Due to a law passed weeks ago stating that if a new Brexit deal was not done by Saturday the 19th at midnight, Johnson would have to ask the EU for another extension. So, on 10 October 2019 Boris Johnson brought his new revised Brexit deal before the UK Parliament for a vote. Although it was thought to be highly unlikely, Johnson was able to negotiate a new Brexit deal with the EU, with minimal changes to the failed deal of Theresa May. However, thanks to Johnson’s acceptance of a customs check at the point of entry into Northern Ireland, effectively dropping the controversial Irish backstop from the deal, the new Brexit deal was made possible.

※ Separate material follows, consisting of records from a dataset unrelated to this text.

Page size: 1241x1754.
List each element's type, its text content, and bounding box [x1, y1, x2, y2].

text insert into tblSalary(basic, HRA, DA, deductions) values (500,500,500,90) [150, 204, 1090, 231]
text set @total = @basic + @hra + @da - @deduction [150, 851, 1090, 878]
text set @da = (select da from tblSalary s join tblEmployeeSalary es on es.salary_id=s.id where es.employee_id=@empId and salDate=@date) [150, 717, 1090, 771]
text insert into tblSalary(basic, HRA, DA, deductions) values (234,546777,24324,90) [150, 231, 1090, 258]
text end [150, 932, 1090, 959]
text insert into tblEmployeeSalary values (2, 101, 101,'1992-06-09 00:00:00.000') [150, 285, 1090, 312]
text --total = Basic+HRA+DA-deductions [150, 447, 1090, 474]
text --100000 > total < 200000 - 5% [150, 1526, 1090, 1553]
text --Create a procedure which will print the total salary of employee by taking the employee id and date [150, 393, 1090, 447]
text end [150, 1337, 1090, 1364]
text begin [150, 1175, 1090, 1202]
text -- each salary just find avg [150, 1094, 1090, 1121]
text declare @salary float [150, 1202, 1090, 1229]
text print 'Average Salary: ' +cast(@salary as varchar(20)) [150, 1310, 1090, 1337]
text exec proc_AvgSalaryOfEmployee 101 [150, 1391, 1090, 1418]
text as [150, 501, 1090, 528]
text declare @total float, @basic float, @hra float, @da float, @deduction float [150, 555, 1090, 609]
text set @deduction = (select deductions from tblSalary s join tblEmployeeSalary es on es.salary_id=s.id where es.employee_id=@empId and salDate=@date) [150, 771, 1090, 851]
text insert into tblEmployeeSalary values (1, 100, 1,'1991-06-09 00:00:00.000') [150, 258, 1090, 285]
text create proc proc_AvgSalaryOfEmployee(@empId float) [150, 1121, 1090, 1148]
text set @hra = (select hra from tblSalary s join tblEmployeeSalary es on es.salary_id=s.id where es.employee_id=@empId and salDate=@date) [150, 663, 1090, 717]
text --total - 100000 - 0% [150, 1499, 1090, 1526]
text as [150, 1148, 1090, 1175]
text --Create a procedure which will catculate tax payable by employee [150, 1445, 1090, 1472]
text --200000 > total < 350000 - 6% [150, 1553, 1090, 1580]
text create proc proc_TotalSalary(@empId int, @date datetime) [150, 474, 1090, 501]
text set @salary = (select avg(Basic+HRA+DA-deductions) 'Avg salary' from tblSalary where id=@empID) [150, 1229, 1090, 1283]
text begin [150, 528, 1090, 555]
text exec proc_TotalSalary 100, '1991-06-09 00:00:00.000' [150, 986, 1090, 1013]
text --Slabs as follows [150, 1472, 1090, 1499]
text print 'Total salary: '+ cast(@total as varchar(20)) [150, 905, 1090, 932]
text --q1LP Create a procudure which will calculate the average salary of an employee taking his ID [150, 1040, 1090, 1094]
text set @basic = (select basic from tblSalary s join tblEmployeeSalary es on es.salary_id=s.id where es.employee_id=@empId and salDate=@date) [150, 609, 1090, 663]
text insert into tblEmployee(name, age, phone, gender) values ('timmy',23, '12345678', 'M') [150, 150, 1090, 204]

Essentially the deal remains the same in terms of citizenship rights, however the backstop has been removed and instead Northern Ireland will remain a part of the UK’s customs territory as well as an entry point into the EU’s customs zone, with the UK stating that it will not apply tariffs to products entering Northern Ireland as long as they are not destined for onward transportation across the border. This new development to the deal allowed for the EU to agree to a revision, but caused Northern Ireland to feel slighted by the UK.

Johnson pushed for the vote on Saturday 19 October, but instead of voting on the deal itself, MPs passed an amendment forcing Johnson to request yet another Brexit deal from the EU. Johnson sent the letter, without his signature, and then promptly followed with his own signed letter stating that his thoughts that another extension would be a mistake.

UK Parliament is set to have a clear “yes or no” vote Monday 21 October in the afternoon, as Johnson hopes this will force his deal through the MPs. If the deal is passed, but the subsequent implementation legislation does not pass, the UK would leave without a deal on the 31 October.

If the deal is not passed, the UK must wait for the EU’s either approval or denial of another extension to Brexit. Additionally, if the deal is not passed, the default legal position is still for the UK to leave on 31 October without a deal.